40 % de l’approvisionnement mondial à l’arrêt et seulement quelques mois de stocks : l’industrie des semi-conducteurs fait face à un risque majeur. Le blocage du détroit d’Ormuz perturbe les livraisons d’hélium, un gaz pourtant indispensable à la fabrication des puces. Une situation qui pourrait rapidement ralentir, voire stopper certaines chaînes de production.
L’hélium est un élément critique dans la fabrication des semi-conducteurs
Sans hélium, une grande partie de la production de puces devient impossible.
Ce gaz possède des propriétés uniques : très faible réactivité, excellente conductivité thermique et atomes extrêmement petits. Ces caractéristiques en font un composant clé dans de nombreuses étapes industrielles.
Dans les usines de semi-conducteurs, l’hélium est utilisé pour :
- Refroidir les wafers
- Créer des atmosphères de protection
- Tester l’étanchéité des équipements
- Participer aux procédés de gravure plasma
- Stabiliser les températures dans des systèmes cryogéniques
Son rôle est donc transversal et difficile à remplacer, ce qui rend toute rupture d’approvisionnement particulièrement critique.
Un gaz abondant dans l’univers mais très difficile à produire sur Terre
Malgré son abondance dans l’univers, l’hélium reste une ressource rare à l’échelle industrielle.

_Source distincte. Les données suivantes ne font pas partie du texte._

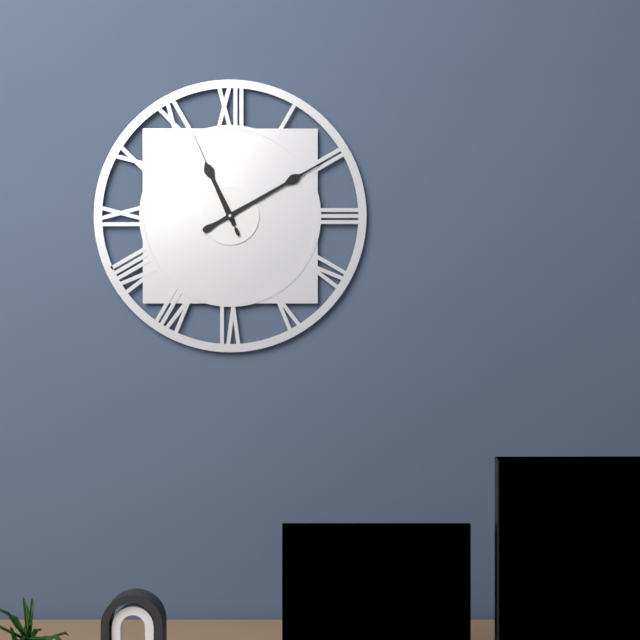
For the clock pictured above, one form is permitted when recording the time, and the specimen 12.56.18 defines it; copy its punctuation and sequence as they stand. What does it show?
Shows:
11.10.56
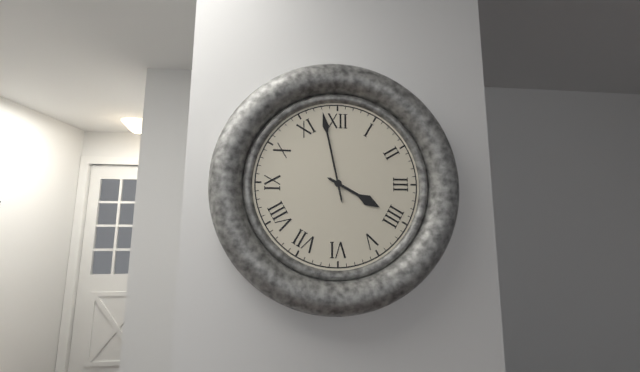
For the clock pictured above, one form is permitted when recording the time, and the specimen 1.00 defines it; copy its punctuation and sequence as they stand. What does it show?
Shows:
3.58
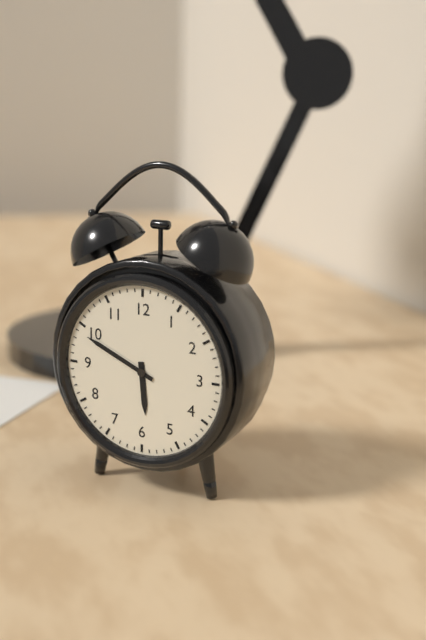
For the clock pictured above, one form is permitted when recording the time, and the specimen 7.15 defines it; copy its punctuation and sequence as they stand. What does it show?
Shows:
5.49
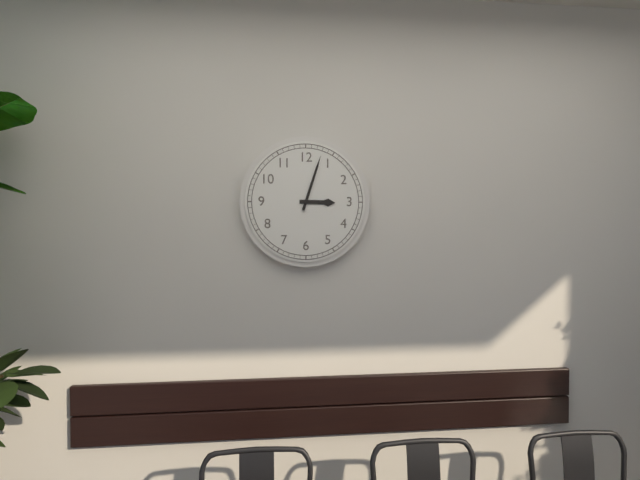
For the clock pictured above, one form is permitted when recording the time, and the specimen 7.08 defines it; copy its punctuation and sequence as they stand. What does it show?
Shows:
3.03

Sur Terre, sa concentration dans l’atmosphère est extrêmement faible, autour de 0,0005 %, bien en dessous du seuil nécessaire pour une extraction rentable.
En pratique, l’hélium est récupéré comme sous-produit du gaz naturel, dans des gisements où il est piégé. Ce mode de production limite fortement les volumes disponibles et dépend directement de l’exploitation énergétique.
Cette contrainte explique pourquoi l’approvisionnement mondial est concentré dans quelques régions spécifiques.
Le blocage du détroit d’Ormuz coupe une part massive de l’approvisionnement mondial
La situation actuelle trouve son origine dans un événement géopolitique majeur : la fermeture du détroit d’Ormuz par l’Iran.
Cette décision a un impact immédiat sur les exportations de gaz… et donc d’hélium. Le Qatar, qui représente environ 40 % de l’offre mondiale, ne peut plus assurer ses livraisons.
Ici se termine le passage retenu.